How do you know which foods are good for you? Bad for you? Not in the abstract or general sense, but a poor fit for you in particular? You have to experiment with your diet. Start with a clean slate, pared down to the essentials. The Slow Carb Diet works well for this. Keep your diet as consistent as possible, past the point of boredom. You don’t have to maintain this indefinitely, though, just long enough to establish a baseline against which to test your favorite foods. The “cheat day” prescribed by the Slow Carb Diet helps, but controlled experimentation matters most of all.

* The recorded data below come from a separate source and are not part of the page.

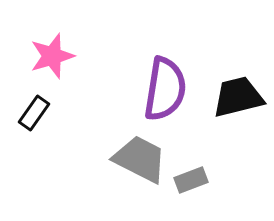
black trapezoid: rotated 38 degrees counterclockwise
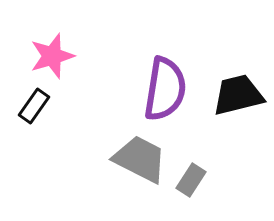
black trapezoid: moved 2 px up
black rectangle: moved 7 px up
gray rectangle: rotated 36 degrees counterclockwise
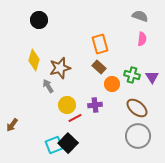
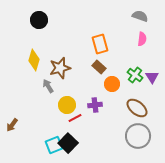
green cross: moved 3 px right; rotated 21 degrees clockwise
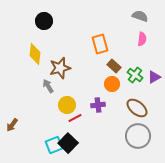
black circle: moved 5 px right, 1 px down
yellow diamond: moved 1 px right, 6 px up; rotated 10 degrees counterclockwise
brown rectangle: moved 15 px right, 1 px up
purple triangle: moved 2 px right; rotated 32 degrees clockwise
purple cross: moved 3 px right
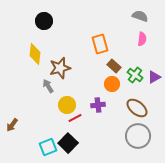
cyan square: moved 6 px left, 2 px down
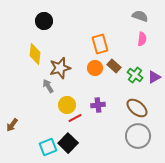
orange circle: moved 17 px left, 16 px up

How do you feel after eating those Pop-Tarts now that you’ve had a break from them? Make a point of overindulging on that favorite food of yours, too: How does that make you feel? What side effects do you notice, having established that baseline? Anything in your sinuses, your skin, or your gut? Whatever negative impact you notice after indulging has likely impacted you this entire time, chipping away at your overall quality of life. Those small doses add up. And if you don’t notice any deleterious side effects, all the better! You can add that food back to your diet and enjoy the benefits freely. You might find that you feel better overall with that food back in your diet. What matters most is that you compile both hard and subjective data on your personal reactions.

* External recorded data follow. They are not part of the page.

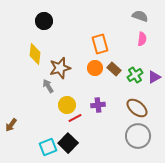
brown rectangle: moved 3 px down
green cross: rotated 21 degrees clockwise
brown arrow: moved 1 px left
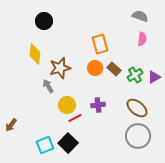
cyan square: moved 3 px left, 2 px up
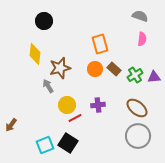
orange circle: moved 1 px down
purple triangle: rotated 24 degrees clockwise
black square: rotated 12 degrees counterclockwise
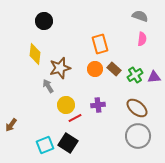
yellow circle: moved 1 px left
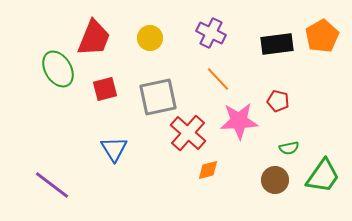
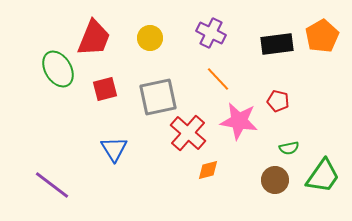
pink star: rotated 12 degrees clockwise
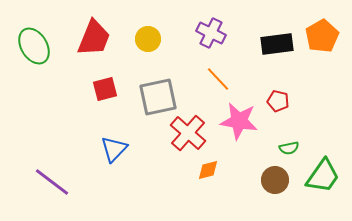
yellow circle: moved 2 px left, 1 px down
green ellipse: moved 24 px left, 23 px up
blue triangle: rotated 16 degrees clockwise
purple line: moved 3 px up
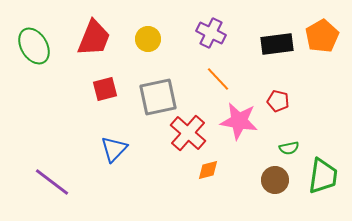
green trapezoid: rotated 27 degrees counterclockwise
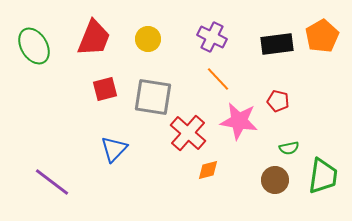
purple cross: moved 1 px right, 4 px down
gray square: moved 5 px left; rotated 21 degrees clockwise
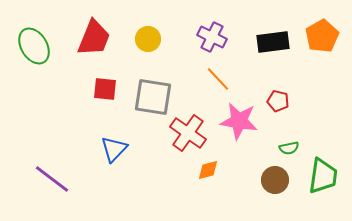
black rectangle: moved 4 px left, 2 px up
red square: rotated 20 degrees clockwise
red cross: rotated 6 degrees counterclockwise
purple line: moved 3 px up
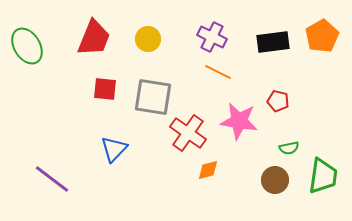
green ellipse: moved 7 px left
orange line: moved 7 px up; rotated 20 degrees counterclockwise
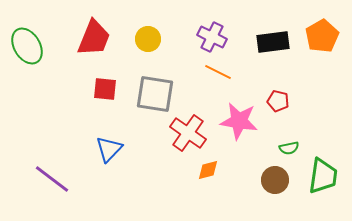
gray square: moved 2 px right, 3 px up
blue triangle: moved 5 px left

We tend to separate what we consume into the separate categories of “food” and “medicine.” That’s an artificial divide. The caffeine in your coffee or your chocolate is a stimulant like any prescribed to you. Different breads affect you in different ways, as does having refined flour in your diet at all. If you knew each side effect of what you eat and drink every day, would you still consume it? What’s stopping you from learning those side effects? Today’s the day to start running that first experiment.